As Stephen Harper made his big annual Stampede speech to the party faithful over the weekend, a couple of familiar themes emerged – security and stability, versus a shambolic European-style economic calamity and open season by “jihadist terrorists.” Because there’s nothing like cartoonish hyperbole to get people all excited, or a slogan like “choose security over risk.” The problem would seem to be that Harper might not have been paying too much attention to his own record, or the expert opinion on what he has done. You know, like pretending that the economy is going just fine, thanks, and that oil prices are going to rebound sooner than later. Or the expert commentary from his own security agencies who said that all of the new powers that they were given weren’t actually necessary or able to stop lone-wolf attacks like we saw in October, nor does he give them the resources they’re asking for, but rather letting them just reassign all of their people from combating organised crime to fighting terrorism instead. How is that working out for everyone? All of which to say is that it makes the case for four more years of the same to be one where people should be asking him some tougher questions – that is, assuming that he’ll take questions from the media, and that they won’t waste their questions asking about hockey. Again.
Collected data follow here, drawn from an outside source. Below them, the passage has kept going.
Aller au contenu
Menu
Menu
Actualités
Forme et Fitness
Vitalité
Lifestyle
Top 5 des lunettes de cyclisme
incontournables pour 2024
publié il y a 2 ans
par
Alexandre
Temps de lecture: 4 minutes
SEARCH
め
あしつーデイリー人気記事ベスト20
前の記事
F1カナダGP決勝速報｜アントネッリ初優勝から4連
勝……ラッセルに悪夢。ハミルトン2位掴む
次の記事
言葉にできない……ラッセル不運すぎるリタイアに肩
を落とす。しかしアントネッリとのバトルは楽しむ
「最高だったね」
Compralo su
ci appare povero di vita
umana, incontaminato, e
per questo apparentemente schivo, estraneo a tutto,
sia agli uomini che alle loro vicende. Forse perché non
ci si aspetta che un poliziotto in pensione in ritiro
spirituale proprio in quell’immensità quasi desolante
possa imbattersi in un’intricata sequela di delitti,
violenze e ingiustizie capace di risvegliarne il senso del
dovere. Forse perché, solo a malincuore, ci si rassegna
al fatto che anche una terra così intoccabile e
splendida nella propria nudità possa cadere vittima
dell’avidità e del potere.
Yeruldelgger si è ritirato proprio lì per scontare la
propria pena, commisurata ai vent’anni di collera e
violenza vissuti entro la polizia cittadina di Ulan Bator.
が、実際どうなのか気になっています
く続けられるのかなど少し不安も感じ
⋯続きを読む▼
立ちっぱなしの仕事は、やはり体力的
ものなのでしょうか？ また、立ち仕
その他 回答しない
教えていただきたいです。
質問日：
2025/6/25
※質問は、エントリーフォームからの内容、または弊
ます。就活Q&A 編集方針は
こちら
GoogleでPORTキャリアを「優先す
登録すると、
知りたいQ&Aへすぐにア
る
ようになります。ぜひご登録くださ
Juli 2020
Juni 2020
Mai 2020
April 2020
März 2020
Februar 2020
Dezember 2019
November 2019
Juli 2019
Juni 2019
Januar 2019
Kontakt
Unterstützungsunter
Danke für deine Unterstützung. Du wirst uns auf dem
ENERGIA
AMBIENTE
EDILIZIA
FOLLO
Of course, the competing visions are “good competent public administration” and “Real Change™,” so we’ll see which message takes hold among the public imagination, but changing up governments every decade or so is a good and necessary thing in our political system, which makes the case for another mandate to be tougher to ask for and probably drives the cartoonish hyperbole. Will people buy it remains the question.
Good reads:
- Justin Trudeau says he won’t be running attack ads – he may run “contrast ads,” but won’t talk about “beards or hair.”
- An internal report shows the government isn’t prepared for an offshore Arctic oil spill. Gosh, you think?
- The Chief Electoral Officer has concerns about pre-election spending because of the fixed election date, which is no surprise because the whole thing should be repealed.
- An Ottawa-based charity is in Geneva to complain to the UN Human Rights Committee – itself a hugely controversial body – about the government’s charity audits.
- Here’s a look at the NEB and the policy void around upstream emissions.
Odds and ends:
A federal prosecutor – who is also the daughter for former Supreme Court justice Louise Arbour – is defying the Public Service Commission to run for the NDP.
Anti-corruption investigators from Quebec will see Arthur Porter’s corpse in a Panamanian morgue today just to be sure he’s really dead. Did they bring a stake?
Can we please stop treating the Prime Minister’s occasional bouts of dad band soft rock to be news? Please?